* start Entries provided *

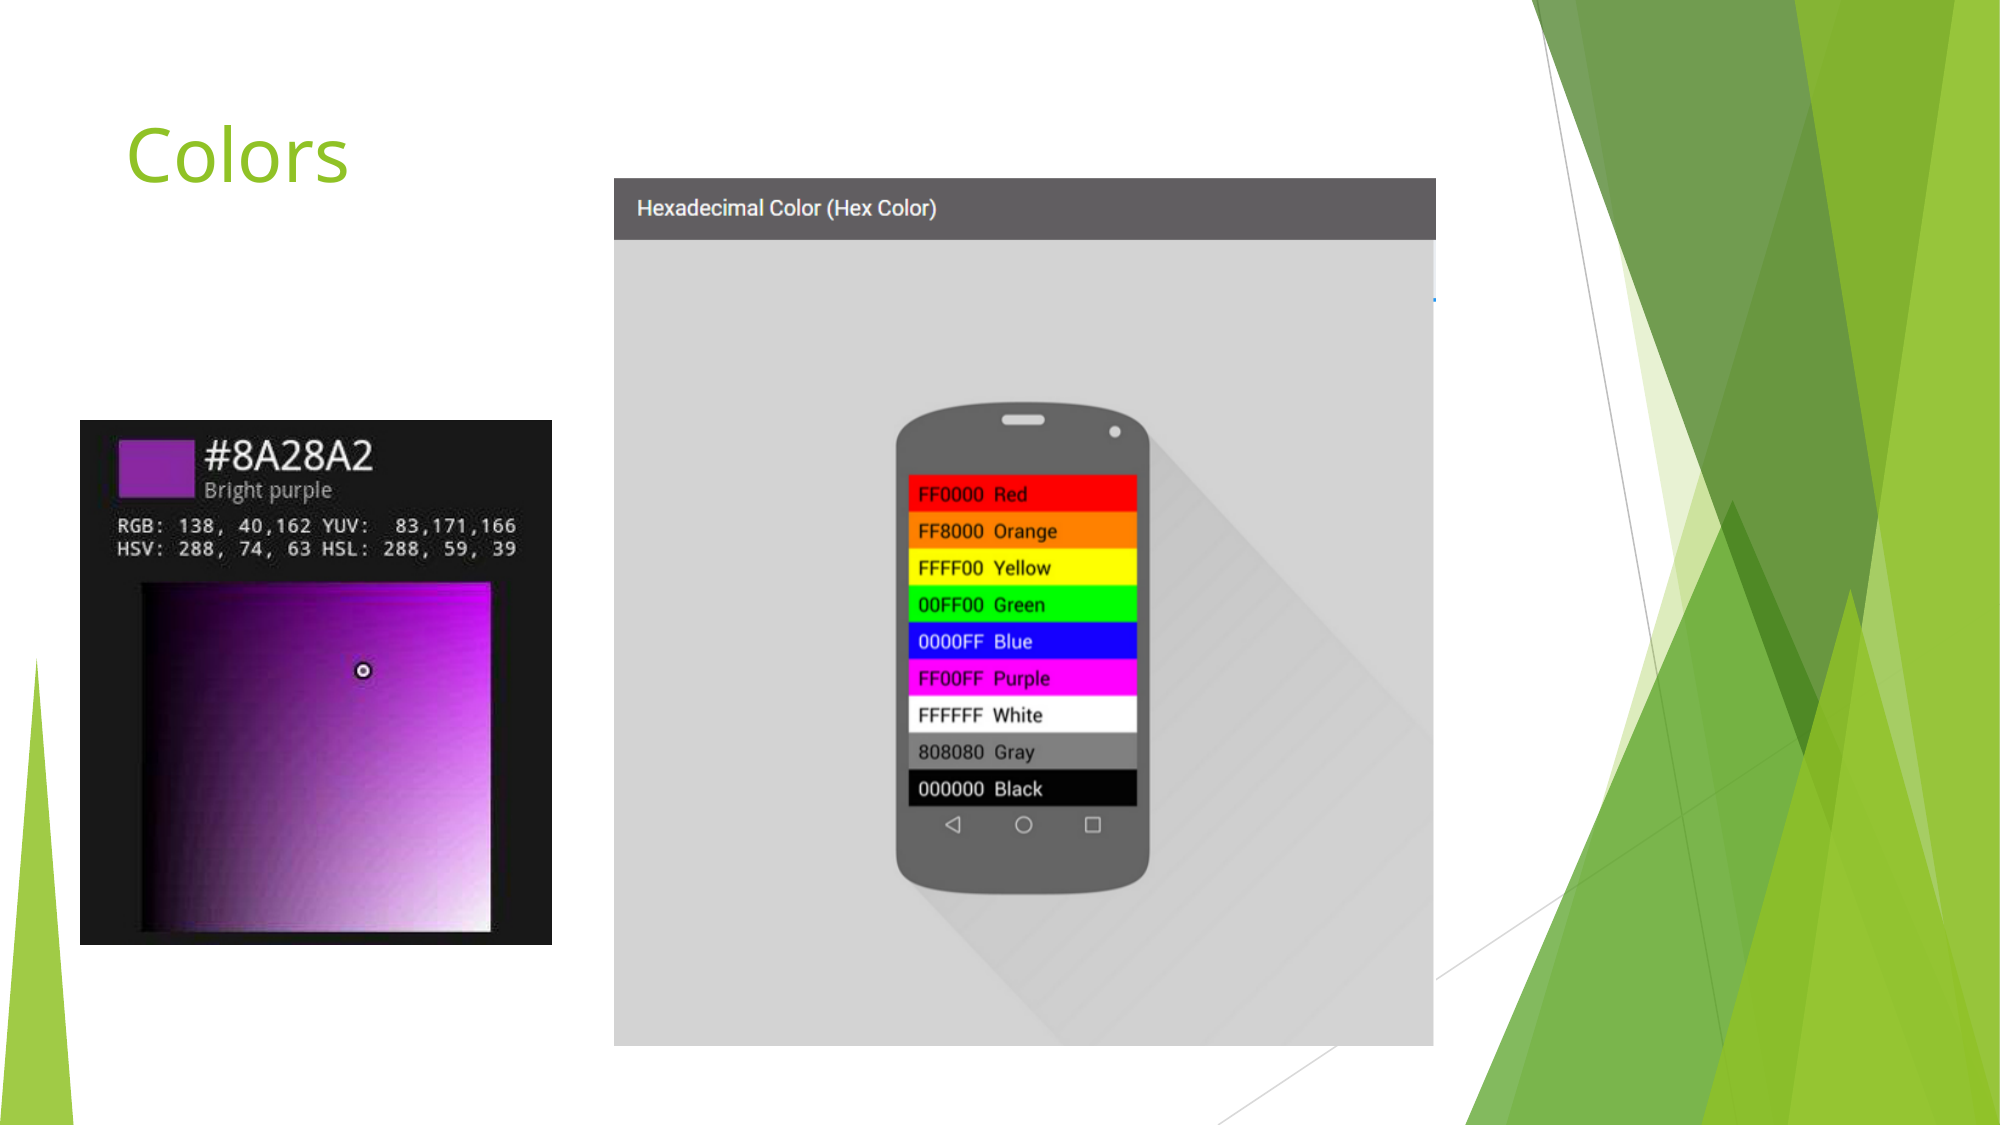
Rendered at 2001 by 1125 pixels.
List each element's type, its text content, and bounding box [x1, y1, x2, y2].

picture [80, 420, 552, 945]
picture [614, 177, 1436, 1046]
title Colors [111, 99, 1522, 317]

* end Entries provided *
* start Entries provided *

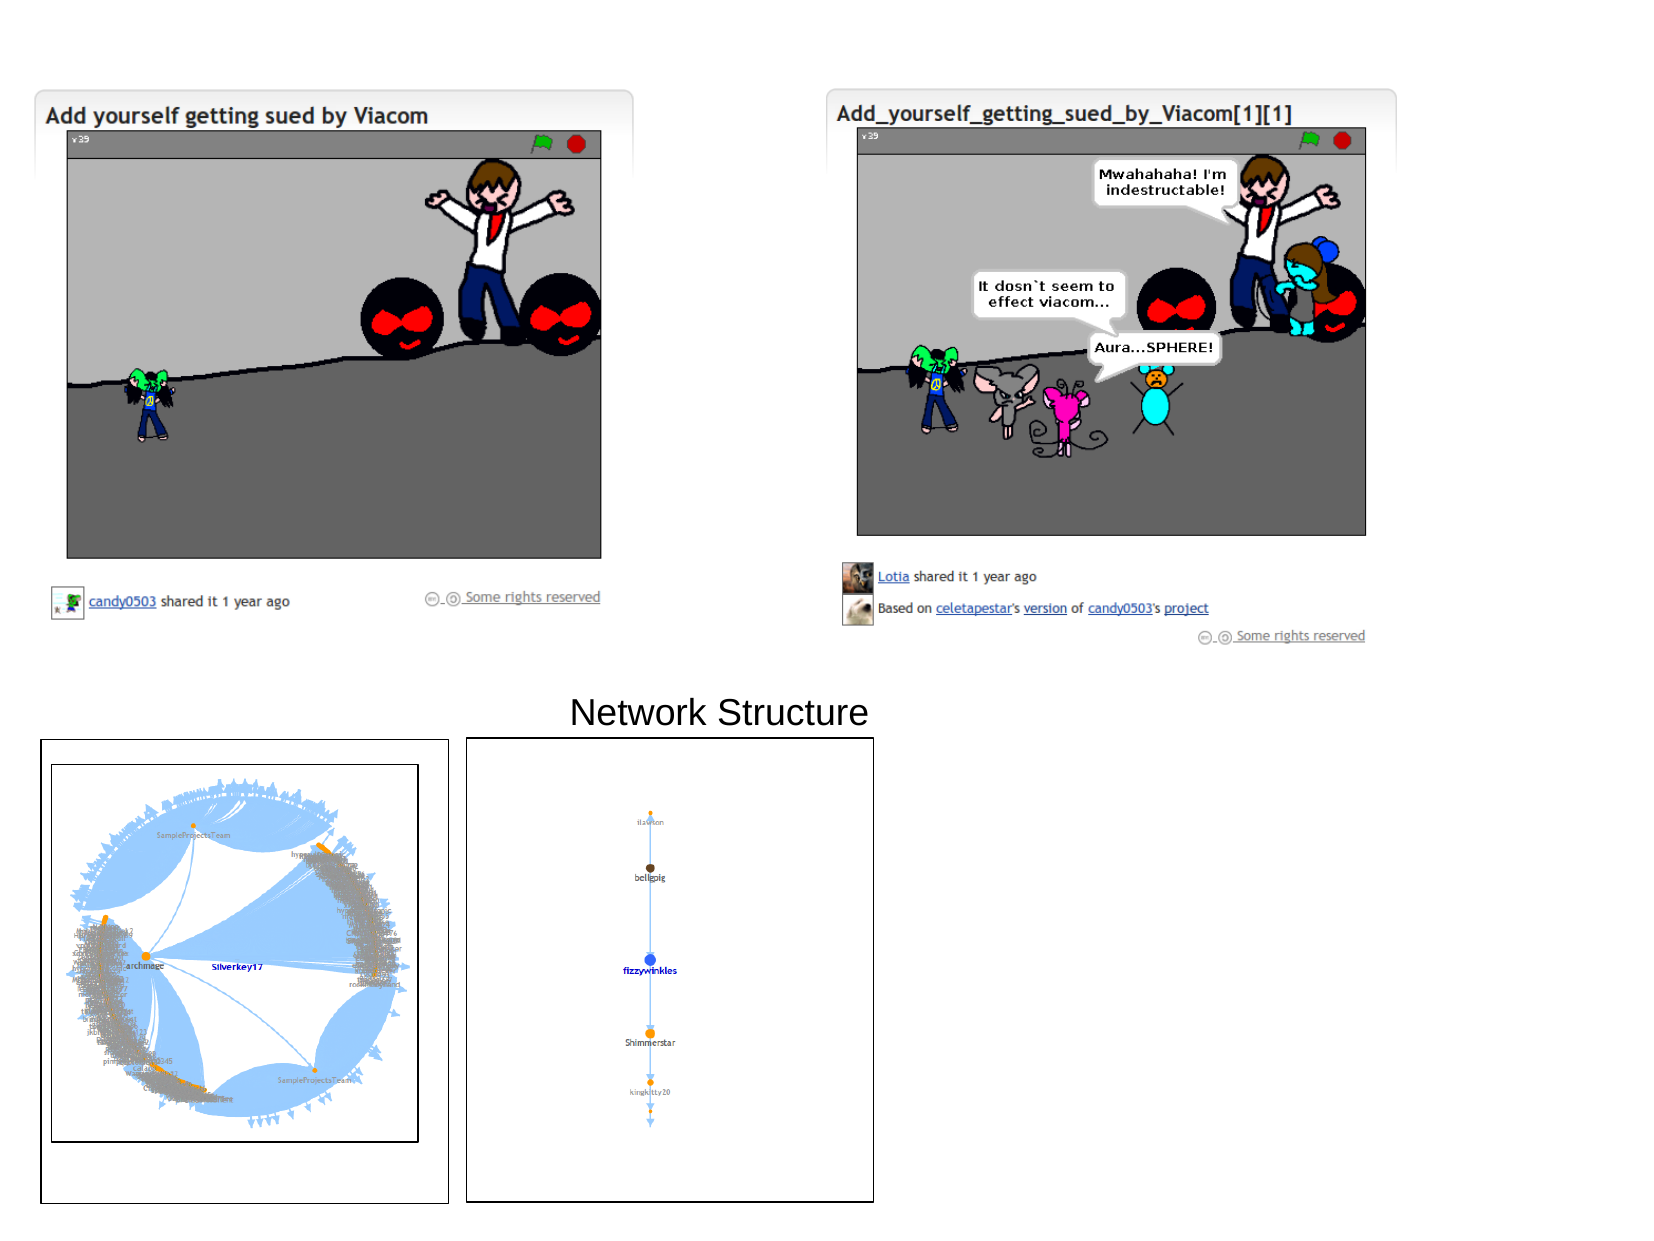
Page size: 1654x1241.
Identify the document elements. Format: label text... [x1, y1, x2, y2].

* end Entries provided *

== Task details ==
Could you give the data again, beginning at the line that has "Rendered at 2001 by 1125 pixels." and stopping after the line with "title Colors [111, 99, 1522, 317]", switching "bounding box" to "bounding rectangle" and leaving everything else unchanged?

== Response to this exercise ==
Rendered at 2001 by 1125 pixels.
List each element's type, its text content, and bounding rectangle [x1, y1, x2, y2].

picture [80, 420, 552, 945]
picture [614, 177, 1436, 1046]
title Colors [111, 99, 1522, 317]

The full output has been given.